Et plus de 20 ans après, vous fêtez ça.

Et comment. On fait quand même venir LE spécialiste du néolythique J. Guilaine. D’autres animations viendront égayer ce week-end comme la visité gratuite du musée, le repas et des animations préhistoriques... (voir encadré). Recueilli par F.-P. Vialaneix

« Ce serait dommage de fermer le musée »

De 1992 à 1996, le musée est géré par l’Association pour la sauvegarde et la valorisation de Bélesta (présidée par Y. Biles). De 1996 à 2001, le 2e gestionnaire est le Pôle d’économie du patrimoine de la Vallée de la Têt (EPIC) qui a aussi la gestion des orgues d’Ille, du musée de St-Michel-de-Llotes, de la tour de parfum de Mosset... En 2001, devant la difficulté financière de ce Pôle («un trou de 800 000 euros») la sous-préfète de Prades, Mme Bidegain, convoque les différents maires composant l’EPIC et leur demande de reprendre en main les différents sites. Les municipalités comblent le trou au prorata du nombre des habitants et créent des régies municipales pour chaque site.
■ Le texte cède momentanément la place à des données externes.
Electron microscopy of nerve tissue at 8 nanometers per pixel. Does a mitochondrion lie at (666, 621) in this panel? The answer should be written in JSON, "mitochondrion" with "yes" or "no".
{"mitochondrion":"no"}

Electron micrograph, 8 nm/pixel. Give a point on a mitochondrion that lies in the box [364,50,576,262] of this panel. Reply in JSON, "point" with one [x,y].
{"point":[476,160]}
Sauf pour Bélesta. «A l’époque, Henri Demay alors maire d’Ille, me propose de monter une association pour avoir des subventions et le maire de Bélesta, à l’époque Gilbert Bourniole me demande de m’en occuper. Ce que j’accepte de faire avec l’archéologue Valérie Porra-Kuteni qui m’aide alors à monter les dossiers et à les défendre. Depuis, chaque année, je me fais des cheveux blancs car pour faire tourner ce musée, il faut un budget de 100000 euros. Si le conseil général nous en octroie une grande partie (avec aussi l’aide de la Région, de la DRAC et de Pays d’arts et d’histoire de la Vallée de la Têt), il faut se battre pour être à flot. Car le jour où nous ne pourrons plus, ce serait vraiment dommage de fermer un tel site... ». A bon entendeur ! 

Programme de ce week-end préhistorique, samedi 20 et 21 avril, au château-musée.
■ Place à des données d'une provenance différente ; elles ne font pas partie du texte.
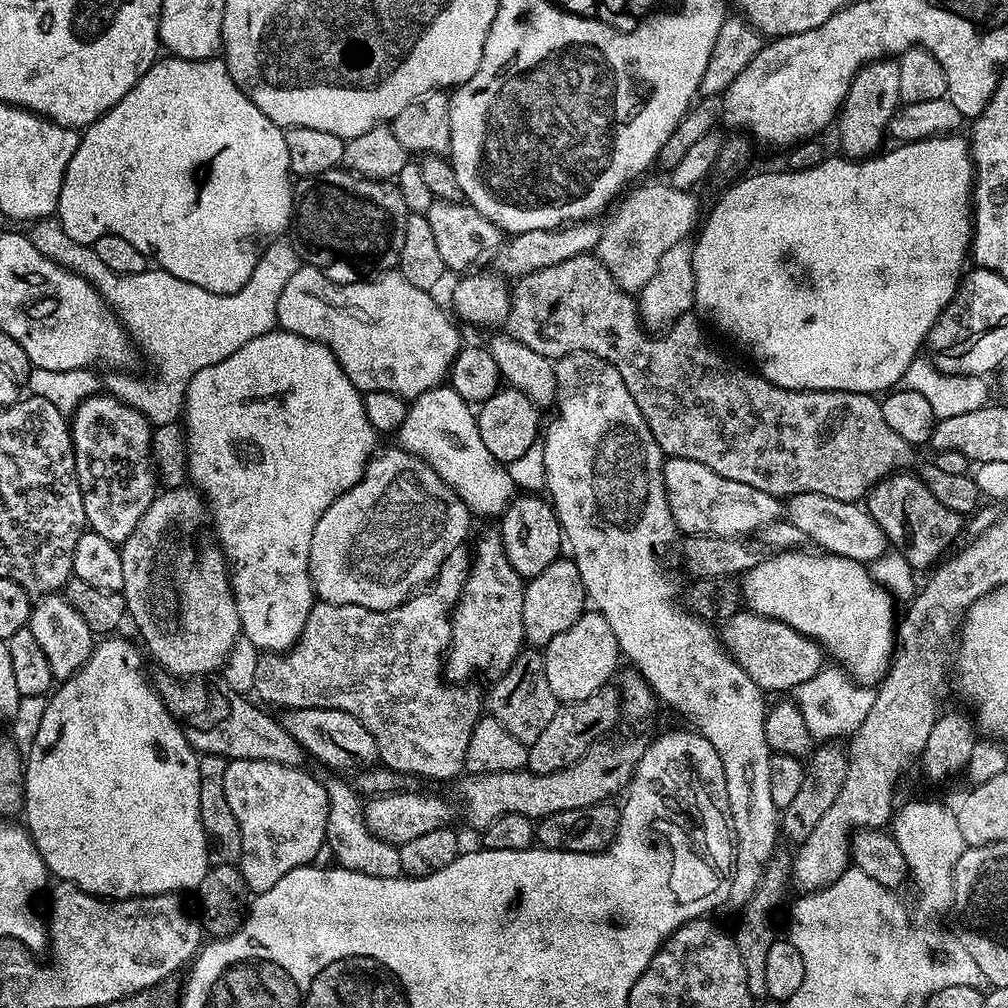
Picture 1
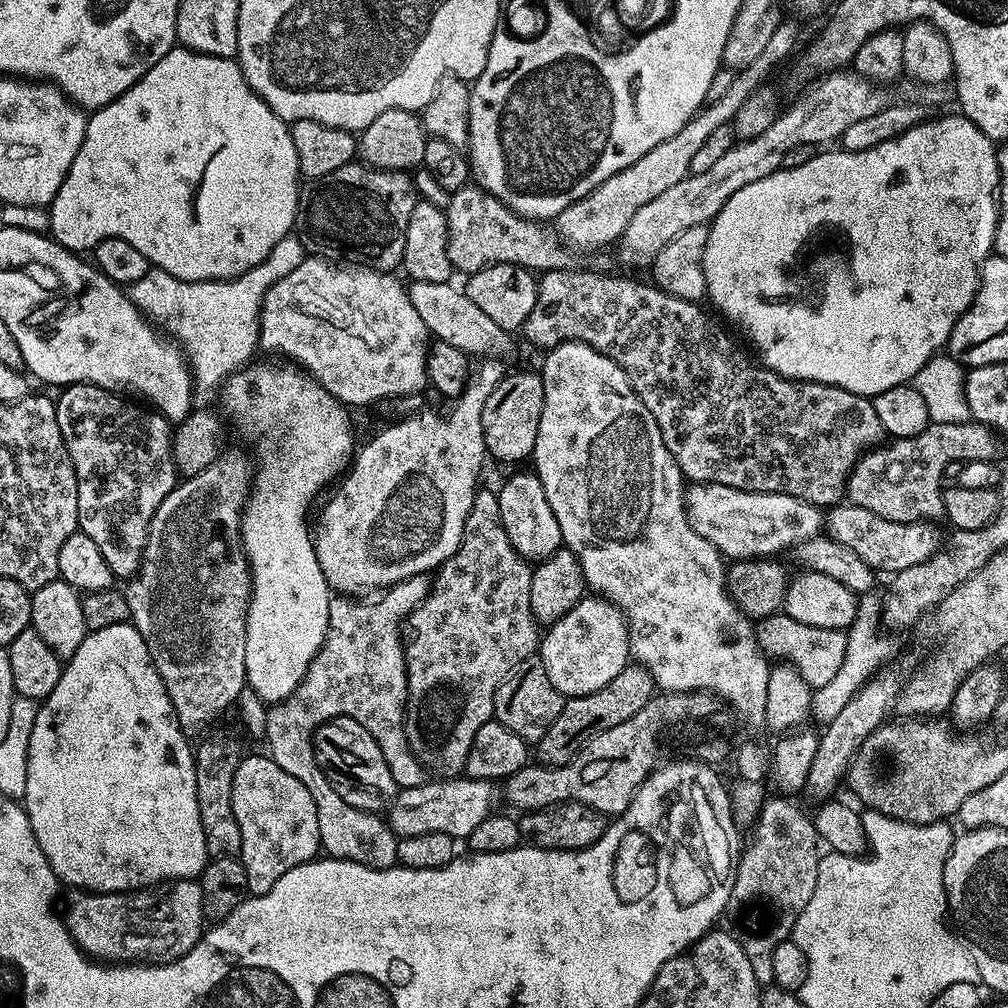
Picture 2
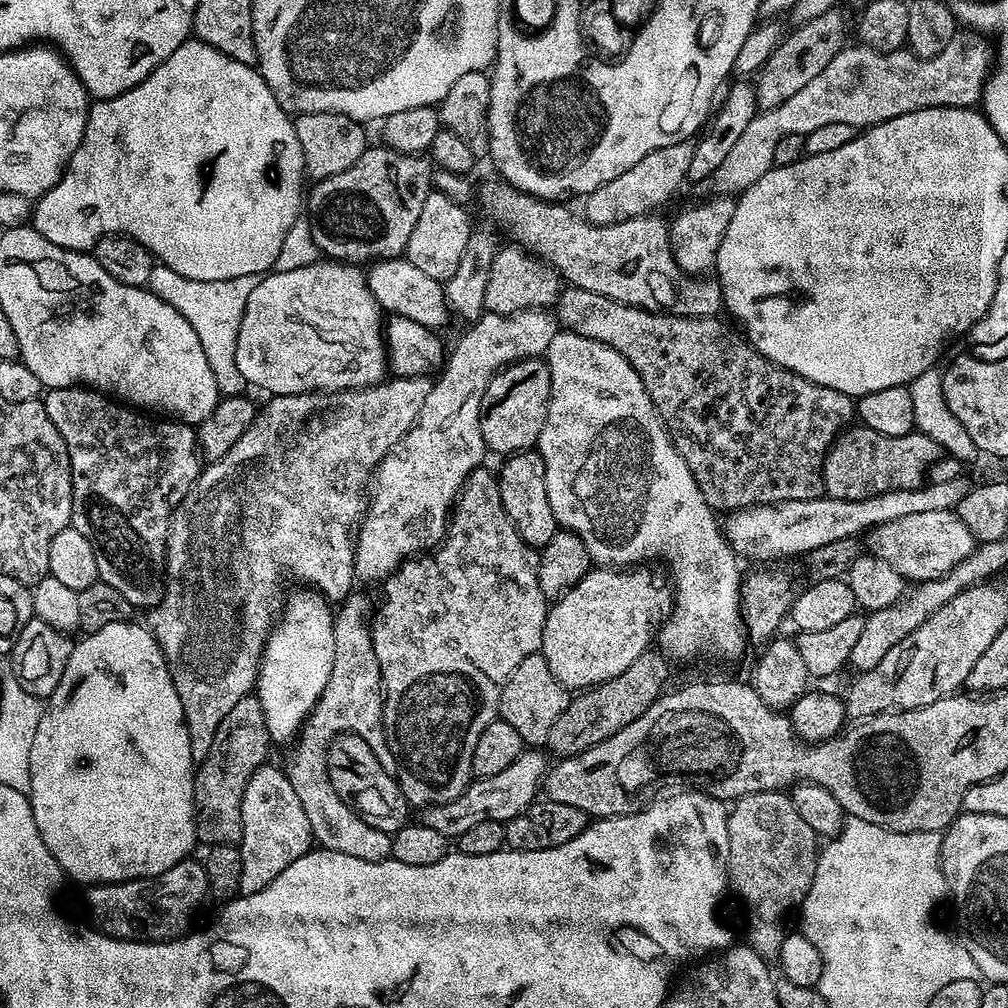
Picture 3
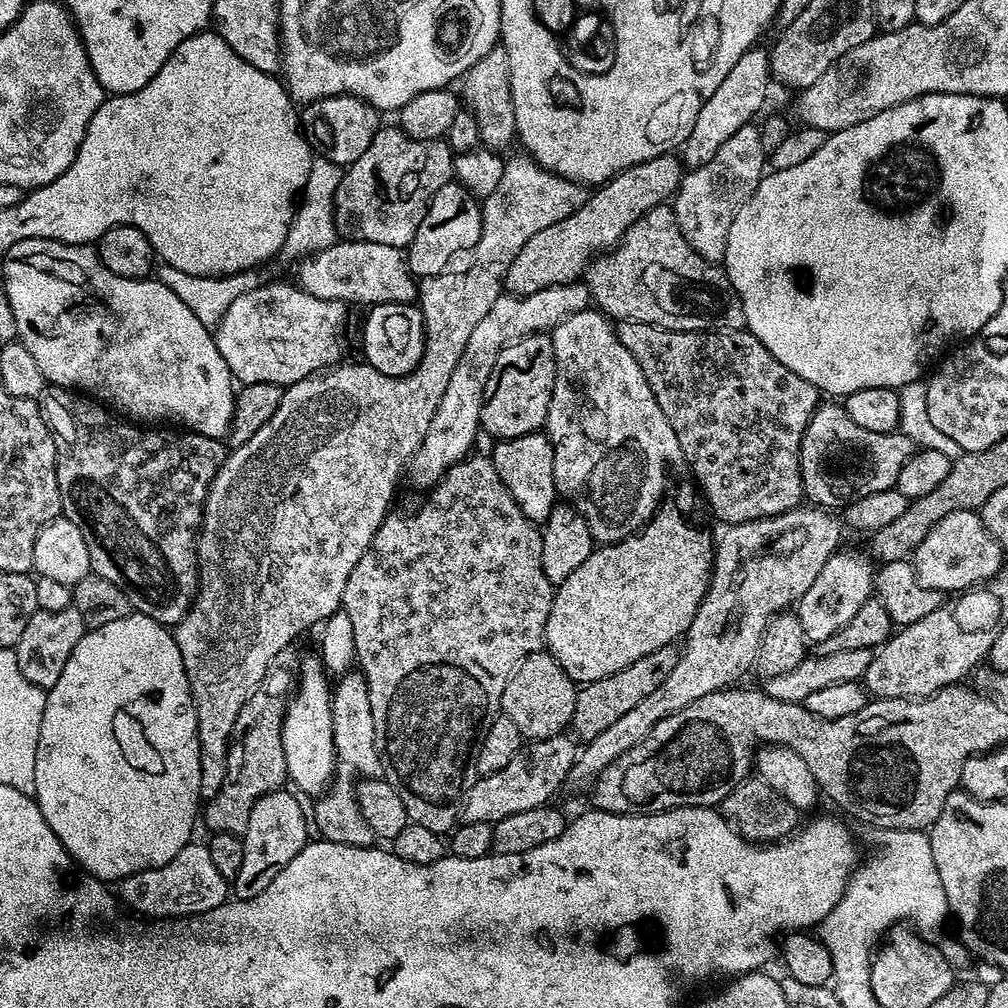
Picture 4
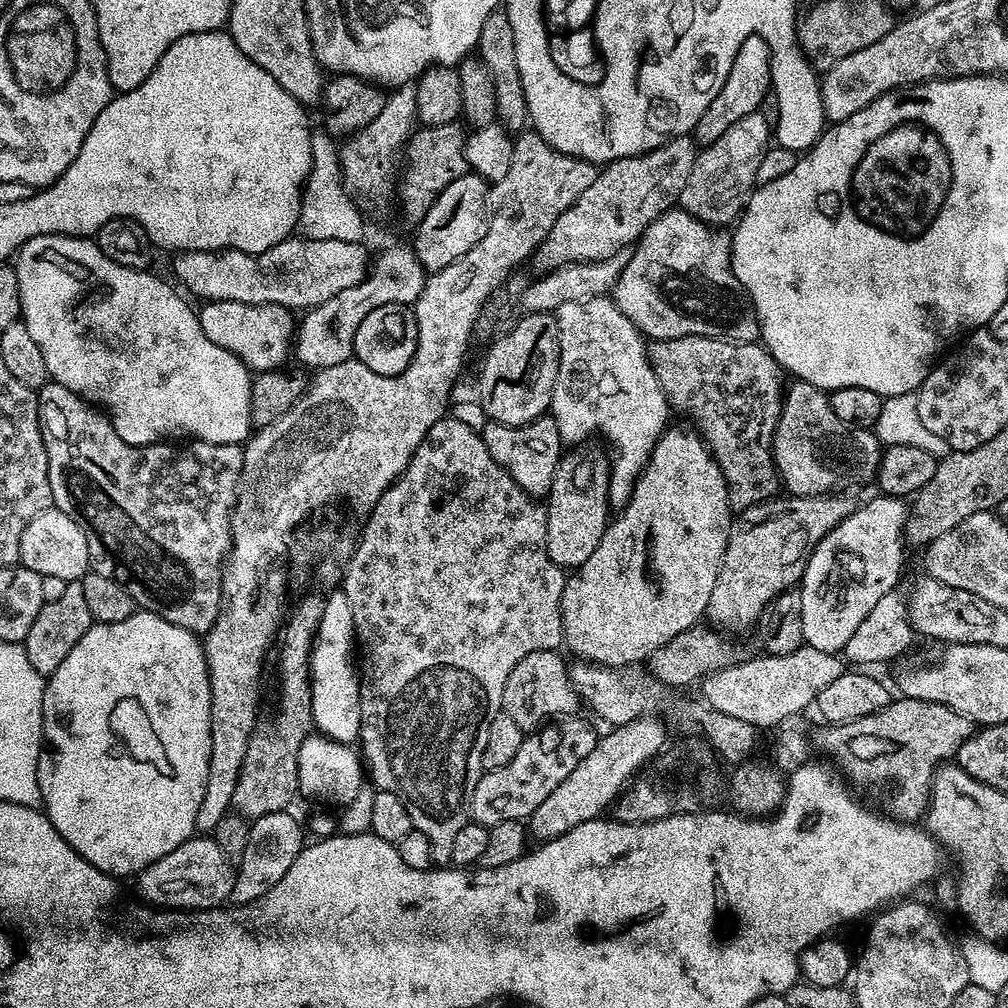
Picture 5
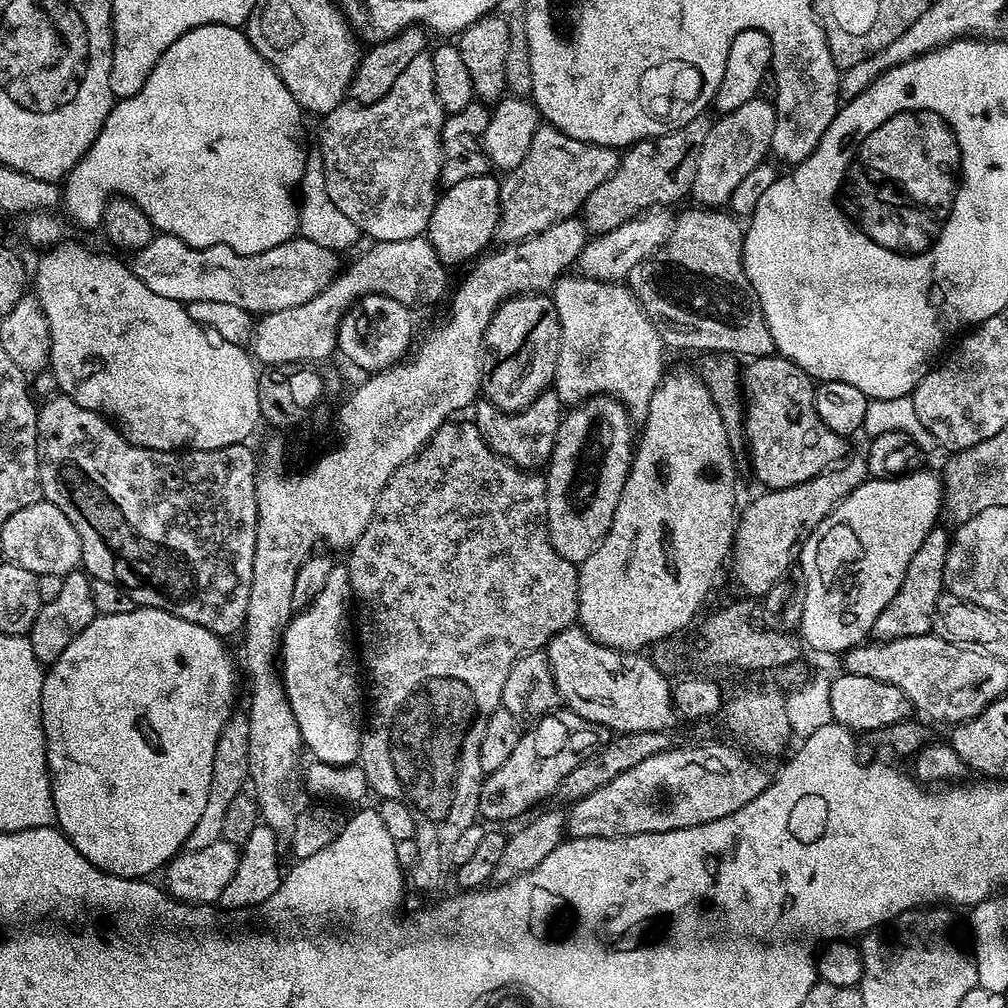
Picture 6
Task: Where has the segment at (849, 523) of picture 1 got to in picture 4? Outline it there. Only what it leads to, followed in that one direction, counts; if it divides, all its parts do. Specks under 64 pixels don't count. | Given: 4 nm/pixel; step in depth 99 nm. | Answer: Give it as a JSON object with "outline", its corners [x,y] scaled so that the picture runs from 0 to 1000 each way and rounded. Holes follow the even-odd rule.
{"outline":[[[958,506],[938,510],[938,514],[935,514],[935,518],[931,518],[931,522],[927,522],[927,526],[915,534],[907,549],[911,573],[920,583],[930,583],[934,589],[951,589],[978,580],[991,569],[997,556],[997,549],[992,547],[990,538],[980,529],[978,522],[974,522],[971,511]]]}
Samedi, A 12h, repas expérimental préhistorique devant la grotte (réservation indispensable): participation 25 €. A 14h, visites commentées de la grotte préhistorique.
A 15h30, animations préhistoriques (démonstrations) salle polyvalente du village. Visites libres gratuites au château-musée.
A 18h, dégustation et visite du chai Riberach: participation 5 €.
A 20h : repas gastronomique (thème néolithique) au restaurant La Coopérative: 55€€ (réservation au 0468503010) : repas préhistorique au restaurant chez Pierre le Figuier: 25 €(réservation au 0468845270).

Dimanche A 10h30, conférence par J. Guilaine «Archéologie préhistorique de la Méditerranée» salle de réception hôtel Riberach.
A 12h: déjeuner gastronomique (thème néolithique) au restaurant La Coopérative: 35 € (réservation au 0468503010) ; repas préhistorique au restaurant chez Pierre Le Figuier : 20 € (réservation au 0468845270).
A 14h, visites commentées gratuites du château-musée et exposition «Protohistoire de la Méditerranée, dans les pas de J. Guilaine».  Renseignements au château-musée au 0468 845555 ou musee.belestagmail.com ou site belesta.fr  Inscriptions aux repas uniquement par téléphone.